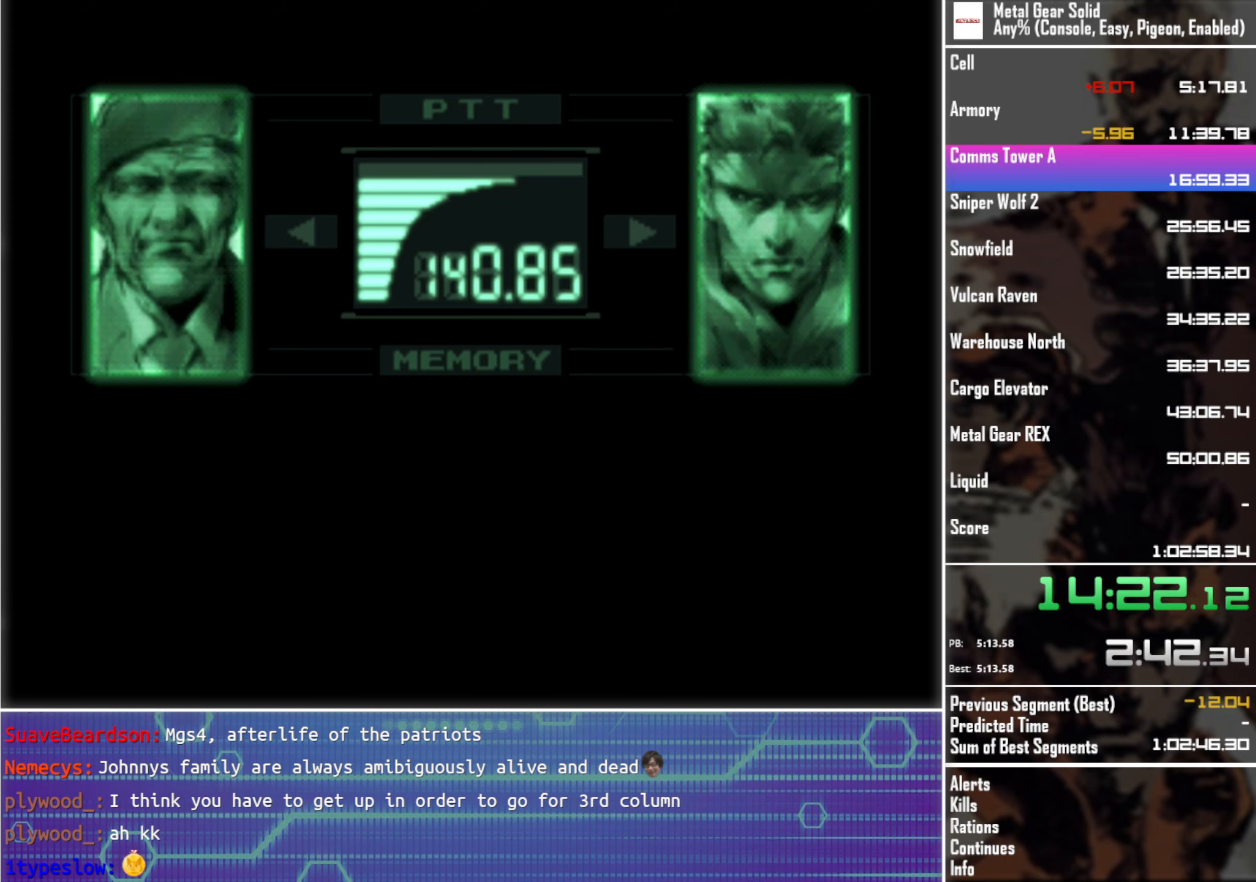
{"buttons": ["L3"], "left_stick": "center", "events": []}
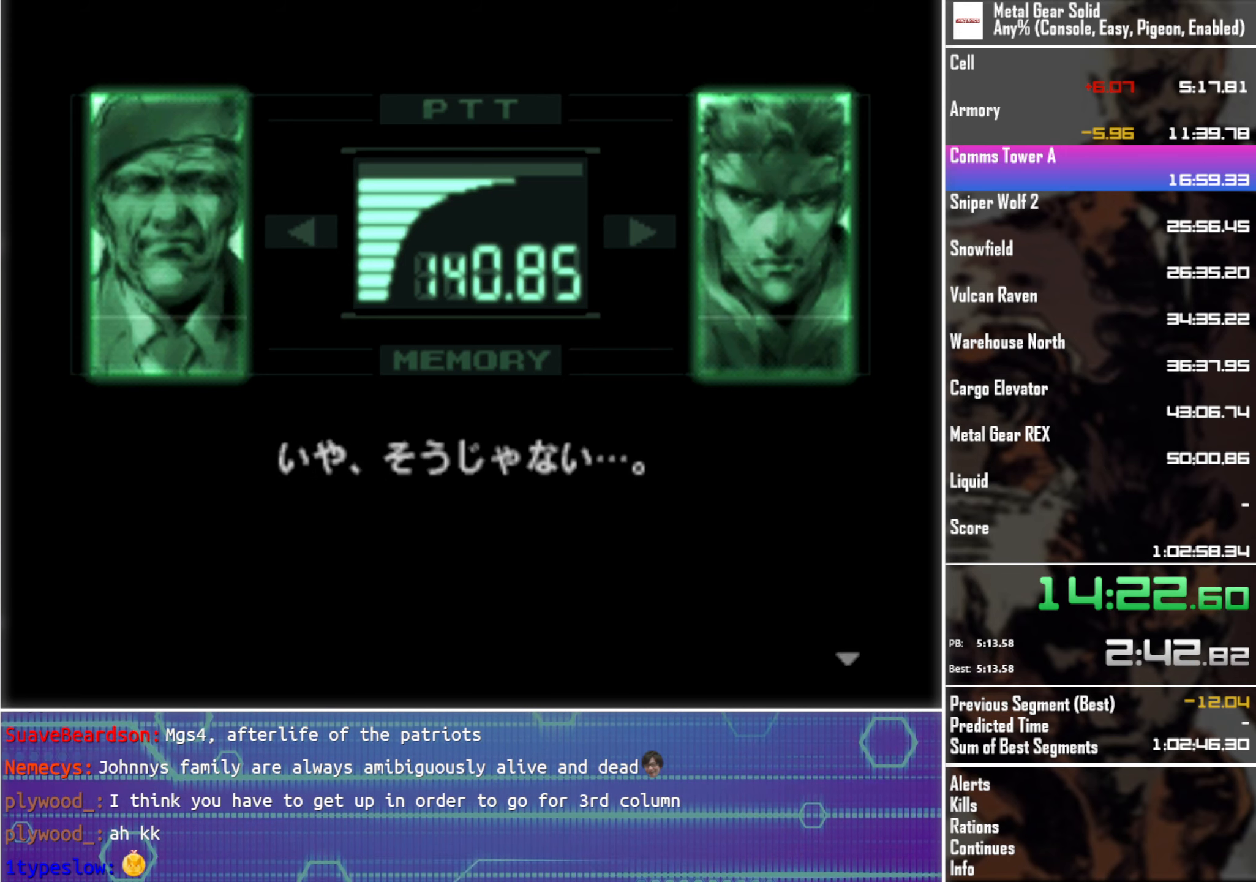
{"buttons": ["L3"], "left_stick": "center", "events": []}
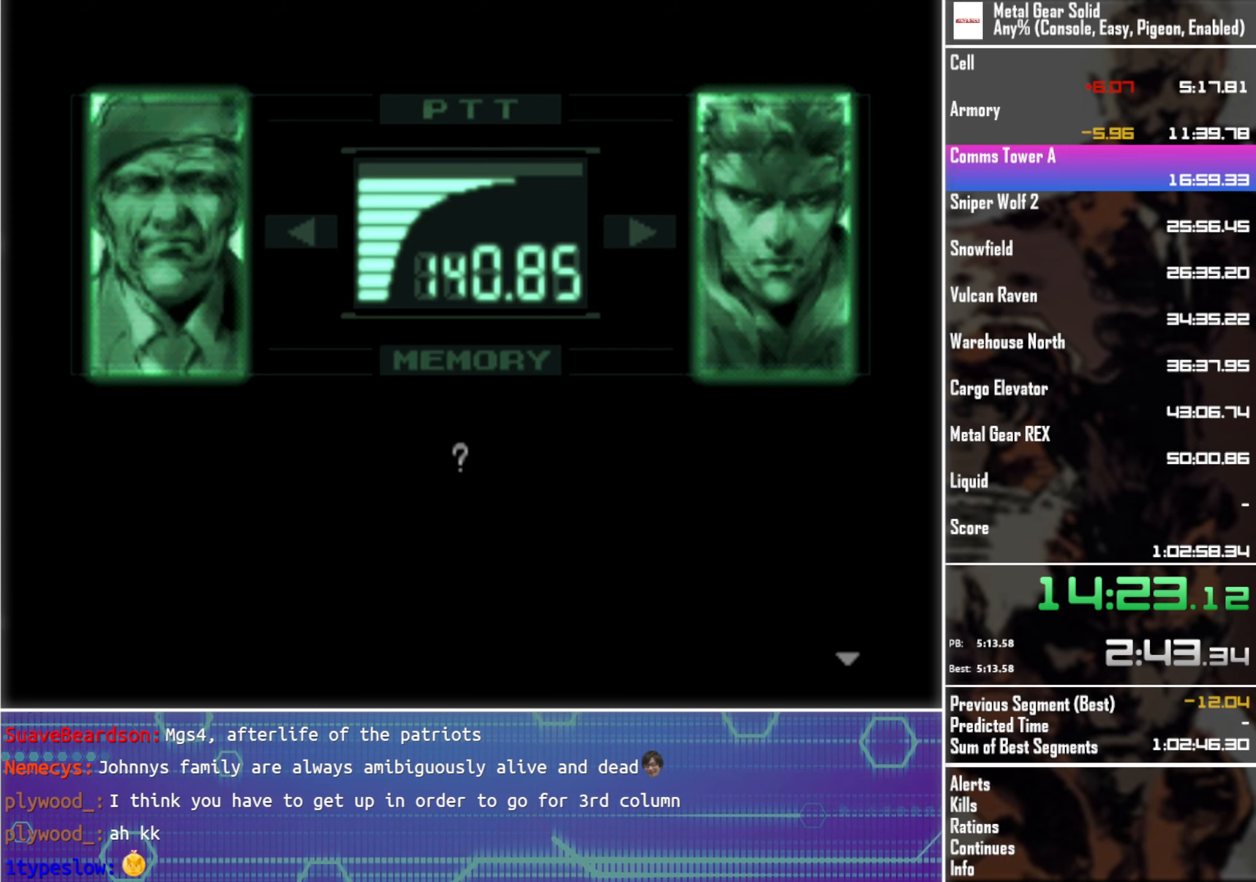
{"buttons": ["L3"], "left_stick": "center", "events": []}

PROBLEM TO WORK ON:
Return the listing above in full and without alteration, excluding its pictures.

PROBLEM SOLUTION:
{"buttons": ["L3"], "left_stick": "center", "events": []}
{"buttons": ["L3"], "left_stick": "center", "events": []}
{"buttons": ["L3"], "left_stick": "center", "events": []}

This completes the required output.